DESCRIPTION OF THE TASK> Print the records below exactly, starting at the first line and stopping after the line that contains "务器数量并不多； 三、连接不稳定：免". Leave out any pictures.

◇ ◇ ◇ ◇

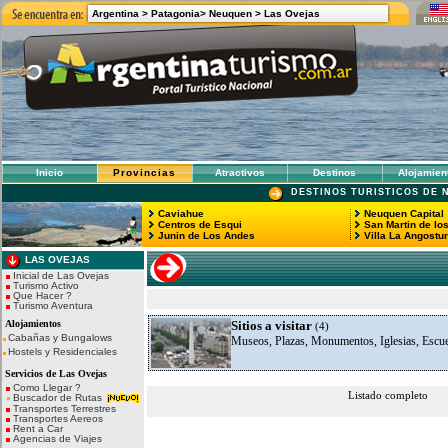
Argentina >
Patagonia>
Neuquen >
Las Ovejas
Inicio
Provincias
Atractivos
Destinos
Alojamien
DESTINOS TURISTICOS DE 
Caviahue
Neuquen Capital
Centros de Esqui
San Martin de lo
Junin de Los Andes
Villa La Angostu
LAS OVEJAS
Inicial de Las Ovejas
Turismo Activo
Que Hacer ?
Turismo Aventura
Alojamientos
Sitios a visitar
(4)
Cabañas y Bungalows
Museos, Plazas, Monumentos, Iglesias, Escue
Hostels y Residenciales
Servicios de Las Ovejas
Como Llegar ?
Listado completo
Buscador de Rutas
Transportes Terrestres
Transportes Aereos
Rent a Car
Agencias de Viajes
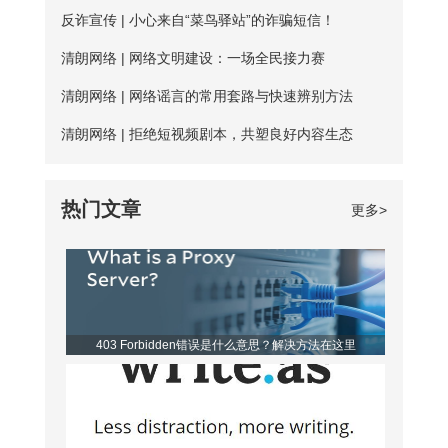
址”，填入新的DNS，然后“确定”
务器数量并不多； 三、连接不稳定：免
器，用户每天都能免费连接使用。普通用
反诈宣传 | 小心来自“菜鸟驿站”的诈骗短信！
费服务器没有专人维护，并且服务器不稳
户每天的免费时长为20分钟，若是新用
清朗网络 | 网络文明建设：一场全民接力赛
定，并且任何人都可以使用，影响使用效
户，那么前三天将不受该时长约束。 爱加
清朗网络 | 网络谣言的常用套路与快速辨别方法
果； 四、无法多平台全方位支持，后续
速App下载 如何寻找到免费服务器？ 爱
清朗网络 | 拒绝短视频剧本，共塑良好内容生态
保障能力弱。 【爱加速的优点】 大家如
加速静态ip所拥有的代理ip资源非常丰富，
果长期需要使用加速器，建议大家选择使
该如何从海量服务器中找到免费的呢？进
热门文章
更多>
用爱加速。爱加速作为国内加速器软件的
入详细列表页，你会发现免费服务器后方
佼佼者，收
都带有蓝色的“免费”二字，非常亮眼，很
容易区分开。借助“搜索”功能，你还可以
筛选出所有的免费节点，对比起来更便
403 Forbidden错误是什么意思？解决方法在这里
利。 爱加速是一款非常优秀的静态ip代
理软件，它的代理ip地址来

◇ ◇ ◇ ◇

SOLUTION TO THIS TASK>
Argentina >
Patagonia>
Neuquen >
Las Ovejas
Inicio
Provincias
Atractivos
Destinos
Alojamien
DESTINOS TURISTICOS DE 
Caviahue
Neuquen Capital
Centros de Esqui
San Martin de lo
Junin de Los Andes
Villa La Angostu
LAS OVEJAS
Inicial de Las Ovejas
Turismo Activo
Que Hacer ?
Turismo Aventura
Alojamientos
Sitios a visitar
(4)
Cabañas y Bungalows
Museos, Plazas, Monumentos, Iglesias, Escue
Hostels y Residenciales
Servicios de Las Ovejas
Como Llegar ?
Listado completo
Buscador de Rutas
Transportes Terrestres
Transportes Aereos
Rent a Car
Agencias de Viajes
址”，填入新的DNS，然后“确定”
务器数量并不多； 三、连接不稳定：免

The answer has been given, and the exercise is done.